**ASSIGNMENT:**
Restate word for word the lines of the listing below, from its first line through the line with "X221675000Y-12925000D02*", without the pictures.

=-=-=-=-=

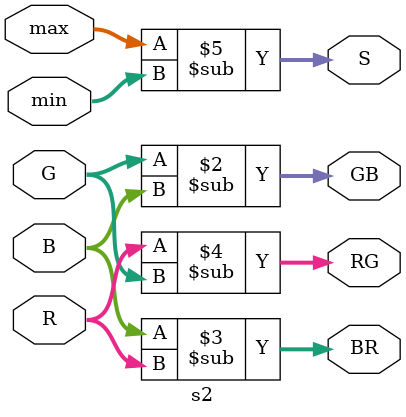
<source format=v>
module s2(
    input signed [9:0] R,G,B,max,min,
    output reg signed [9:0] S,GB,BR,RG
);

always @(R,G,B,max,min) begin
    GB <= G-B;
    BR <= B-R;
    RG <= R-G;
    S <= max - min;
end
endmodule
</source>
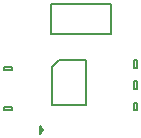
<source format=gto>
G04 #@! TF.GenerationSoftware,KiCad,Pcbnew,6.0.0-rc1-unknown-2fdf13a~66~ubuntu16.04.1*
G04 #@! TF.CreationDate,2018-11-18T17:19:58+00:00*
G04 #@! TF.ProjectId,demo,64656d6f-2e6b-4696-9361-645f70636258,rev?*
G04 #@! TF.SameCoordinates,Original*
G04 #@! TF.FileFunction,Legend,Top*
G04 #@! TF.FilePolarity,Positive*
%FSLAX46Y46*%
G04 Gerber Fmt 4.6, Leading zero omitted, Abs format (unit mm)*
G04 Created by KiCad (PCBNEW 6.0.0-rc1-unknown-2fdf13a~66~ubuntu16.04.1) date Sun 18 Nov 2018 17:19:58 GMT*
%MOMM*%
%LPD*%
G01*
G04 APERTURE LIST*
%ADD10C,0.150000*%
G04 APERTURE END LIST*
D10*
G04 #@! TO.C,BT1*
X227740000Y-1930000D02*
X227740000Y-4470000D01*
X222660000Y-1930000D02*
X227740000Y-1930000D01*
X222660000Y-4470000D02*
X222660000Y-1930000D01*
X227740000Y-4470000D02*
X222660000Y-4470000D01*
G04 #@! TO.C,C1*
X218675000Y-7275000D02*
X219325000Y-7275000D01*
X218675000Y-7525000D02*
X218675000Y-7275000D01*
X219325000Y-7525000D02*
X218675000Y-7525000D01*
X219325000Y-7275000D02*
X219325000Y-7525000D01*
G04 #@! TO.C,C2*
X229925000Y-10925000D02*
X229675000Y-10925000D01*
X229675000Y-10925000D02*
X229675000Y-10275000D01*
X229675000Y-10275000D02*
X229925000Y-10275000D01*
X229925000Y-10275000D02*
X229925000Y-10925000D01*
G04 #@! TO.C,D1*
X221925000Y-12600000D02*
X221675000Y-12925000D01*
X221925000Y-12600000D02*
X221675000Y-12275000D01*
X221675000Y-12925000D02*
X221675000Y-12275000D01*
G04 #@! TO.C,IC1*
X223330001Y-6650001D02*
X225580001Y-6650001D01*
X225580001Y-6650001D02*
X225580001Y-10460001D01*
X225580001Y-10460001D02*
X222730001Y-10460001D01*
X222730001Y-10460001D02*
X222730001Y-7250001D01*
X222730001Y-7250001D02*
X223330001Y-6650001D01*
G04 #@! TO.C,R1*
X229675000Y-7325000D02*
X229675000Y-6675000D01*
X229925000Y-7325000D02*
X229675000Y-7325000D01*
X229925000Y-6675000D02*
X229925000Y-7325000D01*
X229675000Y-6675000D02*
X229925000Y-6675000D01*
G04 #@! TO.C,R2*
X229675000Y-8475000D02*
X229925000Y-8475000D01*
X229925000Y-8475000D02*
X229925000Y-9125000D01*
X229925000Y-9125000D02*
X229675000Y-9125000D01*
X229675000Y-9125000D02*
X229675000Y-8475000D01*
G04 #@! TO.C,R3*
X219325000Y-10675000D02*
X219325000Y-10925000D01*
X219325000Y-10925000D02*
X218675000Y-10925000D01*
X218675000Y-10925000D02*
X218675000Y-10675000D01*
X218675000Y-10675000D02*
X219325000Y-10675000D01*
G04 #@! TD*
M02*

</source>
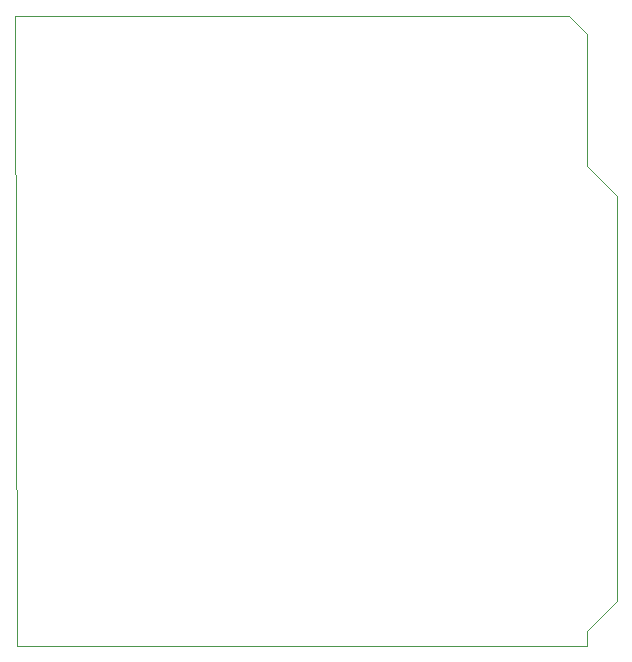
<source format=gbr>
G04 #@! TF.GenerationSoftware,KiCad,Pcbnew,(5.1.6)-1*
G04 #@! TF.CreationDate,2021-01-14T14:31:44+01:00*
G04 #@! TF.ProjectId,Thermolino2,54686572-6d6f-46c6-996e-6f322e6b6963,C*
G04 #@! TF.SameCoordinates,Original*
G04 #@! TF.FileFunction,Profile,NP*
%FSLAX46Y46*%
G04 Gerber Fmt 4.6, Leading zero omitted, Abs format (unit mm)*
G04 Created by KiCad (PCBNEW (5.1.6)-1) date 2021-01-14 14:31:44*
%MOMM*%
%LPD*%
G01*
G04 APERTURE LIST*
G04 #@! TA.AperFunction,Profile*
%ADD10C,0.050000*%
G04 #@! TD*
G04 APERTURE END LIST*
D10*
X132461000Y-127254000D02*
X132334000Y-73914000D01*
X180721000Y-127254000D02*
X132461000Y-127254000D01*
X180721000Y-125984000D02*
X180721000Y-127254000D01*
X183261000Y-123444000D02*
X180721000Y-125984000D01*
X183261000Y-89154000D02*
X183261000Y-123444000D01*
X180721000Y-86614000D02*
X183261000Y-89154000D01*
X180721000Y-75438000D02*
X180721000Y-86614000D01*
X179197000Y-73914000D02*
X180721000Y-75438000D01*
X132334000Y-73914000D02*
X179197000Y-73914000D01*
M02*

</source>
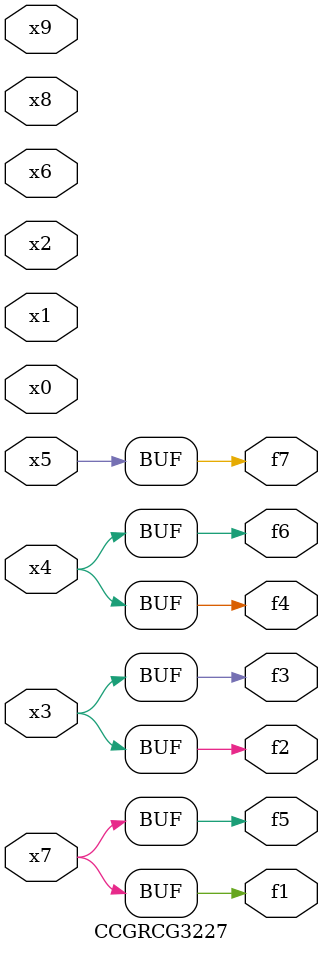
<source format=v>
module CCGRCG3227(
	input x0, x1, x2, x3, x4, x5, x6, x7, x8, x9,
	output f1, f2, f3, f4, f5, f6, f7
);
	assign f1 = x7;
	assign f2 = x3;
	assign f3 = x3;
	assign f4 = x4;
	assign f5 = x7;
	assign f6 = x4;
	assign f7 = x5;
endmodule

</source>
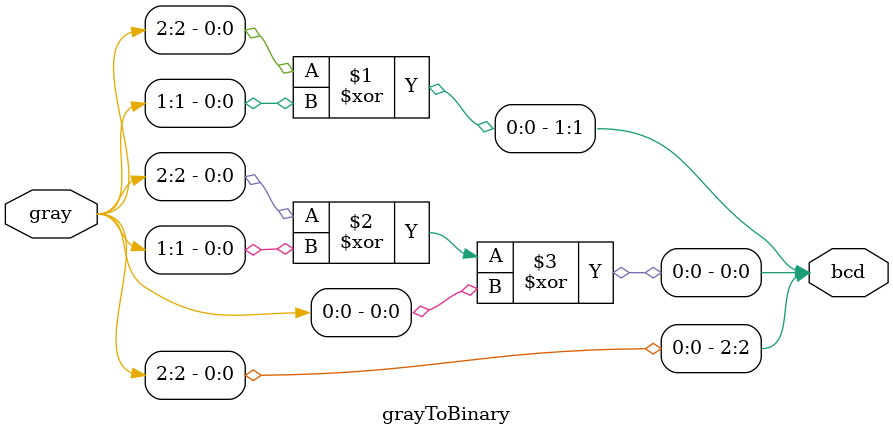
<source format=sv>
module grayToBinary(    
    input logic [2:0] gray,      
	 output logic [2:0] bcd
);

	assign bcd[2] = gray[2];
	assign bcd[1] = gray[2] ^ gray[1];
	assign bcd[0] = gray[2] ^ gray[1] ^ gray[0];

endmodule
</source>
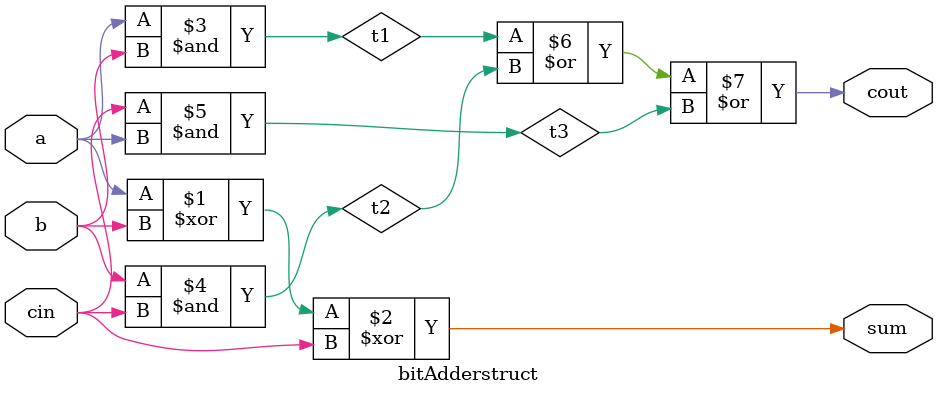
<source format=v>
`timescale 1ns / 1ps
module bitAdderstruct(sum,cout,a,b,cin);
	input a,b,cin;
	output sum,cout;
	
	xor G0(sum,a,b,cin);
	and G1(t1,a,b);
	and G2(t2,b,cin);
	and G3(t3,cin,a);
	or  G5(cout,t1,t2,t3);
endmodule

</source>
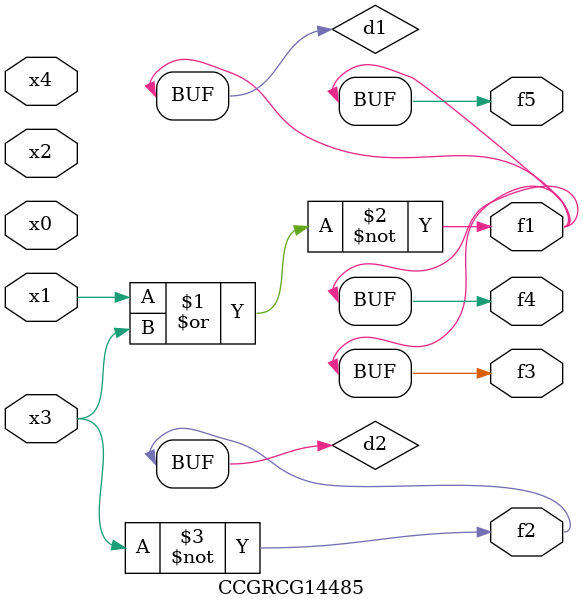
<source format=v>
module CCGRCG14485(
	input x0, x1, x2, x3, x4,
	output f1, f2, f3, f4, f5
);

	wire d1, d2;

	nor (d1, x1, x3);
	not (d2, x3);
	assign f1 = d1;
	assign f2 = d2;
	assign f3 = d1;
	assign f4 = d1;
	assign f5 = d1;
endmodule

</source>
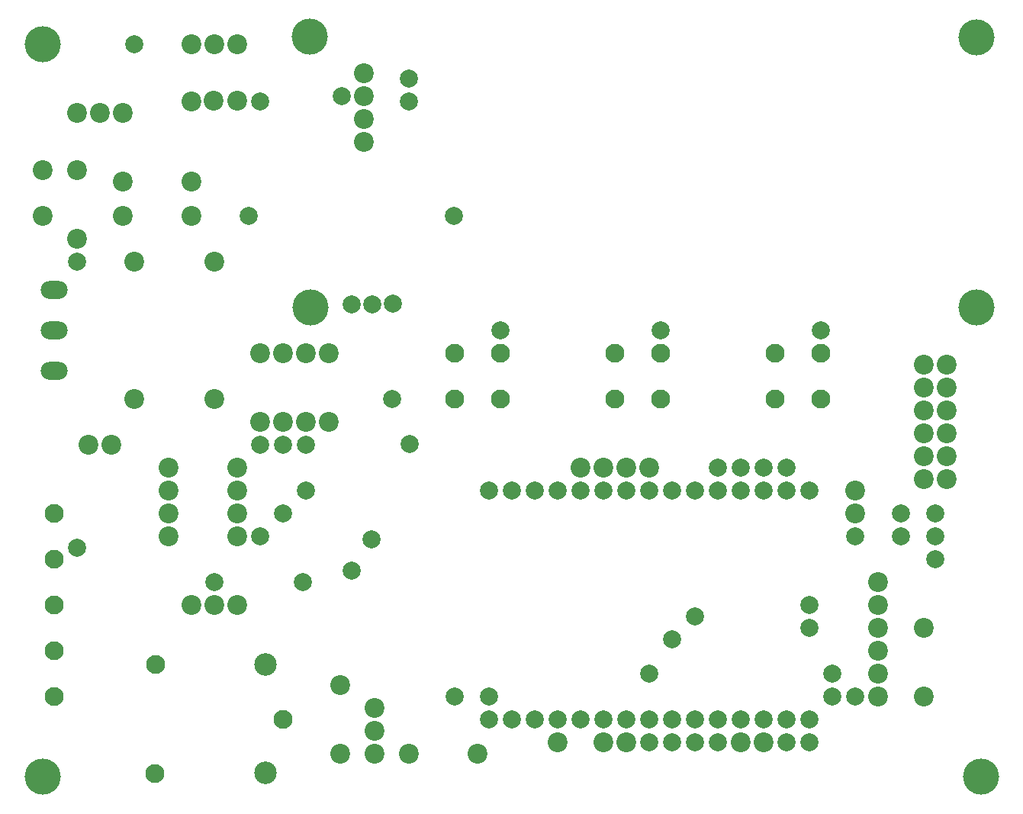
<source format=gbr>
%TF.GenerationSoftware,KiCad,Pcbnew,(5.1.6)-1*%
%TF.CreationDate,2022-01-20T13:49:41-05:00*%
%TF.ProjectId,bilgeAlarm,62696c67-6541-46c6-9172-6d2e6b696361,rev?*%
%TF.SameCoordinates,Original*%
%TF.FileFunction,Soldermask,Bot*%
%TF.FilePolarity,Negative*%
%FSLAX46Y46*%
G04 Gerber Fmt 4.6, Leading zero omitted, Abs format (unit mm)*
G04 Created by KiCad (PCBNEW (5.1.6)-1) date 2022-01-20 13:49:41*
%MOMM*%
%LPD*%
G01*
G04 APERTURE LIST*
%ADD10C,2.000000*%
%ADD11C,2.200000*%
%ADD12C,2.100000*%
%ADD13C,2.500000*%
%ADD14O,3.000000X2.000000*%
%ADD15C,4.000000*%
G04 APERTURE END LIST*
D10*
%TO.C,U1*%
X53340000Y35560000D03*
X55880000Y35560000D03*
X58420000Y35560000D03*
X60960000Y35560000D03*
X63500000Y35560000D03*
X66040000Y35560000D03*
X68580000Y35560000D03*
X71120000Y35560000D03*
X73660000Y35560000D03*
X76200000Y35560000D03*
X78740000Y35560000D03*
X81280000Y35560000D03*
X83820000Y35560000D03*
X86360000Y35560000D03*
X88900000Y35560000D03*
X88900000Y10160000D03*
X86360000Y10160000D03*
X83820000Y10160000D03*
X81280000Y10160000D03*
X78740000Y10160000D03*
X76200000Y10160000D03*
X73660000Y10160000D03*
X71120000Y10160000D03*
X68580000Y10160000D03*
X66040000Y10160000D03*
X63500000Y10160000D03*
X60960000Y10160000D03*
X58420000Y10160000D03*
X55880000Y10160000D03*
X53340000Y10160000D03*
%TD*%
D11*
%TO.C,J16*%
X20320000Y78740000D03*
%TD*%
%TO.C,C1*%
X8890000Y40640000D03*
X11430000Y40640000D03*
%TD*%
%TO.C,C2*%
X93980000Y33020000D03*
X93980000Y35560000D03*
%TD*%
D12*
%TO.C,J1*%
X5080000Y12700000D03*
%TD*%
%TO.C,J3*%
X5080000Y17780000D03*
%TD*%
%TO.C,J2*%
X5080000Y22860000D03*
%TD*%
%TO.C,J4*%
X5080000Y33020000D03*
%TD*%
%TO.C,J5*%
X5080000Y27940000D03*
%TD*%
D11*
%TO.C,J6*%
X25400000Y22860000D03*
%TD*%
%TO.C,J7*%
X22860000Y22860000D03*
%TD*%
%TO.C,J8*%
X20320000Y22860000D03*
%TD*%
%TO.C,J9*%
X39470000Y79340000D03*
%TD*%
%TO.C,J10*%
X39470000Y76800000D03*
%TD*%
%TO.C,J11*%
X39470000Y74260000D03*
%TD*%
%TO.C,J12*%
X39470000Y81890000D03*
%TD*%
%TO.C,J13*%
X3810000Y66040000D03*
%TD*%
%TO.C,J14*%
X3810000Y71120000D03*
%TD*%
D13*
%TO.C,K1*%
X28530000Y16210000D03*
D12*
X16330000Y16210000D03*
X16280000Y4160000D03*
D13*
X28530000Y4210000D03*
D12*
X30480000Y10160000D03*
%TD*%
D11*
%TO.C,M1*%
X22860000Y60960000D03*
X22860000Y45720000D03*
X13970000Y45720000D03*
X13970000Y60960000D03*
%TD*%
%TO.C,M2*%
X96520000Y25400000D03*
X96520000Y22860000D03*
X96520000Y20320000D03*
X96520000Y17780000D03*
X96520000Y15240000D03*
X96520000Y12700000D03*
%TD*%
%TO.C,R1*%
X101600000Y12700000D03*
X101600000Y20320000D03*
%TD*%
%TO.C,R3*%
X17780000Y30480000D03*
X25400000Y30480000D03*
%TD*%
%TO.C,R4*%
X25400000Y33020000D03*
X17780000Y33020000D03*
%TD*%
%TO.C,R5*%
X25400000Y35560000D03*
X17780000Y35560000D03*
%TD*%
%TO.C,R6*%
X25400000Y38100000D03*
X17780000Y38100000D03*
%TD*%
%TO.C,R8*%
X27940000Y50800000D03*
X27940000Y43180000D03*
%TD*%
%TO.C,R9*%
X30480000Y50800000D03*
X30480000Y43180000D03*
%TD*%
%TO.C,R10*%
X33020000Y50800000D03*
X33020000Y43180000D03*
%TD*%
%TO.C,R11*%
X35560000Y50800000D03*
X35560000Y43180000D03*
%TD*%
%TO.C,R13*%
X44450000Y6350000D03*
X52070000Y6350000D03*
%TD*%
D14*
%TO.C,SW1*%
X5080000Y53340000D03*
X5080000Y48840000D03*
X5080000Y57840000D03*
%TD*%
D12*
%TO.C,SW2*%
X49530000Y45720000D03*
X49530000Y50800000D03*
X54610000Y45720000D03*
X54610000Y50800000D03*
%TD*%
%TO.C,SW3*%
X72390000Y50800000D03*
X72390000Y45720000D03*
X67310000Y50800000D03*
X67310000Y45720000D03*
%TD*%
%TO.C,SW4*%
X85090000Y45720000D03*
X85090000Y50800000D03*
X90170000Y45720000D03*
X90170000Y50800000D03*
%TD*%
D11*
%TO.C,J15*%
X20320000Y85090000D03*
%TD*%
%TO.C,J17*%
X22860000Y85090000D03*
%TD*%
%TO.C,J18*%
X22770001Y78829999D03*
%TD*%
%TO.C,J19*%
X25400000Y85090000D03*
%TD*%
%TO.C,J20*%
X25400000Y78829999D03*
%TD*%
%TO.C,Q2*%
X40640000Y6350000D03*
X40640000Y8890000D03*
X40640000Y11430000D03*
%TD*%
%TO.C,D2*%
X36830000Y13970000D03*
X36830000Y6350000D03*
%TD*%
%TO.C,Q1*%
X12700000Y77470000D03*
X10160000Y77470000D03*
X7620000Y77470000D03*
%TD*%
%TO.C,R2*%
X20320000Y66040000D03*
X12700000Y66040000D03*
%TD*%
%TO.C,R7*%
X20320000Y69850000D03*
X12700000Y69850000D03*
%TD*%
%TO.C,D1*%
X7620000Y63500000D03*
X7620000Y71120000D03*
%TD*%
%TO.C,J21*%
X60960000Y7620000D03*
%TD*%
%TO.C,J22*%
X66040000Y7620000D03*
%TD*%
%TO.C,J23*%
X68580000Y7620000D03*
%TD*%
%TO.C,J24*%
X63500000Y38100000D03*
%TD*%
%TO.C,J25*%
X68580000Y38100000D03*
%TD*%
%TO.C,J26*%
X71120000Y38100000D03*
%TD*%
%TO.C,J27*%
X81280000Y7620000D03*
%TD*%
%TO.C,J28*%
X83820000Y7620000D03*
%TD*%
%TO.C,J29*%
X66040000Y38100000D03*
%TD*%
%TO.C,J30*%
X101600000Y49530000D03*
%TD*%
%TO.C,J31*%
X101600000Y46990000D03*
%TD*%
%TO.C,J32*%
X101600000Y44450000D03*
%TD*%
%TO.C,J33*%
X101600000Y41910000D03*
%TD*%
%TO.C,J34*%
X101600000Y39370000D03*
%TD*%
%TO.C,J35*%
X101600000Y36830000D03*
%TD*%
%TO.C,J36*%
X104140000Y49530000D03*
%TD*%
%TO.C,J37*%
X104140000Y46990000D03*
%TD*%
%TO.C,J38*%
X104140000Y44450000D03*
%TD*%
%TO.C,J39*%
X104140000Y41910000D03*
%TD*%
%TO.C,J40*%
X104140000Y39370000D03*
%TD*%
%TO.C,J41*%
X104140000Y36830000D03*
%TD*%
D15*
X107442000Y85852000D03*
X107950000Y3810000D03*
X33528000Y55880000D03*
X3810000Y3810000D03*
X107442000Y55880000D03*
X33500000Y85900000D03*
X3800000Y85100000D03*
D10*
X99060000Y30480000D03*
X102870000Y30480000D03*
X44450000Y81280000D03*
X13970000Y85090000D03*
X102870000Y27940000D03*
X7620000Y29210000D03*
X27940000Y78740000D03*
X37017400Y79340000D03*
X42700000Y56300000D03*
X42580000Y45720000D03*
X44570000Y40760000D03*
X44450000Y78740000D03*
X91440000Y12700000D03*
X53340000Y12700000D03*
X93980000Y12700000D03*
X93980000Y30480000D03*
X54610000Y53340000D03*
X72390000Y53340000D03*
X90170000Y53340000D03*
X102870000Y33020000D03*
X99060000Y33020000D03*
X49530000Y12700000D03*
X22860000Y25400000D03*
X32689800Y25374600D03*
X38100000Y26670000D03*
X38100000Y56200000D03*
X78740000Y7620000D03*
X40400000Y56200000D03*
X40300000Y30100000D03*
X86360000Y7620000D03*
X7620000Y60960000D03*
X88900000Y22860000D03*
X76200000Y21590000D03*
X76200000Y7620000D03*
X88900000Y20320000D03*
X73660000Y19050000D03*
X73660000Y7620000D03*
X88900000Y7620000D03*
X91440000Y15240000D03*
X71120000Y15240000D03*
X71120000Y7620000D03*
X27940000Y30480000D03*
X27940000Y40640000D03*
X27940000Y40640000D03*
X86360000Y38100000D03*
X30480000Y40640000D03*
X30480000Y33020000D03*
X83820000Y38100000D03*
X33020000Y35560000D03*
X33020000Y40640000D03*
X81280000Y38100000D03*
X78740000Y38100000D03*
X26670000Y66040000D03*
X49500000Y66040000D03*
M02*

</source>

=-=-=-=-=

**OUTPUT FOR THIS TASK:**
<source format=v>
module s2(
    input signed [9:0] R,G,B,max,min,
    output reg signed [9:0] S,GB,BR,RG
);

always @(R,G,B,max,min) begin
    GB <= G-B;
    BR <= B-R;
    RG <= R-G;
    S <= max - min;
end
endmodule
</source>
<source format=gto>
G04 #@! TF.GenerationSoftware,KiCad,Pcbnew,6.0.0-rc1-unknown-2fdf13a~66~ubuntu16.04.1*
G04 #@! TF.CreationDate,2018-11-18T17:19:58+00:00*
G04 #@! TF.ProjectId,demo,64656d6f-2e6b-4696-9361-645f70636258,rev?*
G04 #@! TF.SameCoordinates,Original*
G04 #@! TF.FileFunction,Legend,Top*
G04 #@! TF.FilePolarity,Positive*
%FSLAX46Y46*%
G04 Gerber Fmt 4.6, Leading zero omitted, Abs format (unit mm)*
G04 Created by KiCad (PCBNEW 6.0.0-rc1-unknown-2fdf13a~66~ubuntu16.04.1) date Sun 18 Nov 2018 17:19:58 GMT*
%MOMM*%
%LPD*%
G01*
G04 APERTURE LIST*
%ADD10C,0.150000*%
G04 APERTURE END LIST*
D10*
G04 #@! TO.C,BT1*
X227740000Y-1930000D02*
X227740000Y-4470000D01*
X222660000Y-1930000D02*
X227740000Y-1930000D01*
X222660000Y-4470000D02*
X222660000Y-1930000D01*
X227740000Y-4470000D02*
X222660000Y-4470000D01*
G04 #@! TO.C,C1*
X218675000Y-7275000D02*
X219325000Y-7275000D01*
X218675000Y-7525000D02*
X218675000Y-7275000D01*
X219325000Y-7525000D02*
X218675000Y-7525000D01*
X219325000Y-7275000D02*
X219325000Y-7525000D01*
G04 #@! TO.C,C2*
X229925000Y-10925000D02*
X229675000Y-10925000D01*
X229675000Y-10925000D02*
X229675000Y-10275000D01*
X229675000Y-10275000D02*
X229925000Y-10275000D01*
X229925000Y-10275000D02*
X229925000Y-10925000D01*
G04 #@! TO.C,D1*
X221925000Y-12600000D02*
X221675000Y-12925000D01*
X221925000Y-12600000D02*
X221675000Y-12275000D01*
X221675000Y-12925000D02*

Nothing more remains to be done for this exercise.